[[ ENTRIES SHOWN open ]]
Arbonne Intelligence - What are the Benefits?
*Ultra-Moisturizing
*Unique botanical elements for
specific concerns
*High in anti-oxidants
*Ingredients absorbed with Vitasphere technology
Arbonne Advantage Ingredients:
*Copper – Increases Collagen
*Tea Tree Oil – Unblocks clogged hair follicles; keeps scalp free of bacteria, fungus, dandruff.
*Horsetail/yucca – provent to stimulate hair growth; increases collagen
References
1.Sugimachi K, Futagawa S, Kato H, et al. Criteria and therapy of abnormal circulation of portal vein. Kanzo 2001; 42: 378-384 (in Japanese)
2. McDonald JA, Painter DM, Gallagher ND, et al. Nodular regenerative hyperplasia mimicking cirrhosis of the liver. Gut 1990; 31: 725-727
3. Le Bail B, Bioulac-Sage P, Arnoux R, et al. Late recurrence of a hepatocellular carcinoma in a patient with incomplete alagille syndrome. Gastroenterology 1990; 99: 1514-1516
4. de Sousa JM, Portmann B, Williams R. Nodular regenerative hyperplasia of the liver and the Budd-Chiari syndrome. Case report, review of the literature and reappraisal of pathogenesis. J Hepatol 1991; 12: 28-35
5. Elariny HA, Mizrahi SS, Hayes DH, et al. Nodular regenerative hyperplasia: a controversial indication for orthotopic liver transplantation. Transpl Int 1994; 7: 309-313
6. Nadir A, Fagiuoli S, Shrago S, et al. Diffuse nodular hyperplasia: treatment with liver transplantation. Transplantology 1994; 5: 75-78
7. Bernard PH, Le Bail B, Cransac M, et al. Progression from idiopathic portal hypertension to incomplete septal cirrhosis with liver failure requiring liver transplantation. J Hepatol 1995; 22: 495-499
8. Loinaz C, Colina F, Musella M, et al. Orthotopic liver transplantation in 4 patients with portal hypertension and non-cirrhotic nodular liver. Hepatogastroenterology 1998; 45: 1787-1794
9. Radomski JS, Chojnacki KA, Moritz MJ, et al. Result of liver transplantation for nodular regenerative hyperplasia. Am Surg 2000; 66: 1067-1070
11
[[ ENTRIES SHOWN closed ]]
### GOAL OF THE EXERCISE:
Go to the line with "6. Nadir A, Fagiuoli" in the entries above and repeat every line from there through the line with "7. Bernard PH, Le", exactly and with no other text.

### ANSWER BOX:
6. Nadir A, Fagiuoli S, Shrago S, et al. Diffuse nodular hyperplasia: treatment with liver transplantation. Transplantology 1994; 5: 75-78
7. Bernard PH, Le Bail B, Cransac M, et al. Progression from idiopathic portal hypertension to incomplete septal cirrhosis with liver failure requiring liver transplantation. J Hepatol 1995; 22: 495-499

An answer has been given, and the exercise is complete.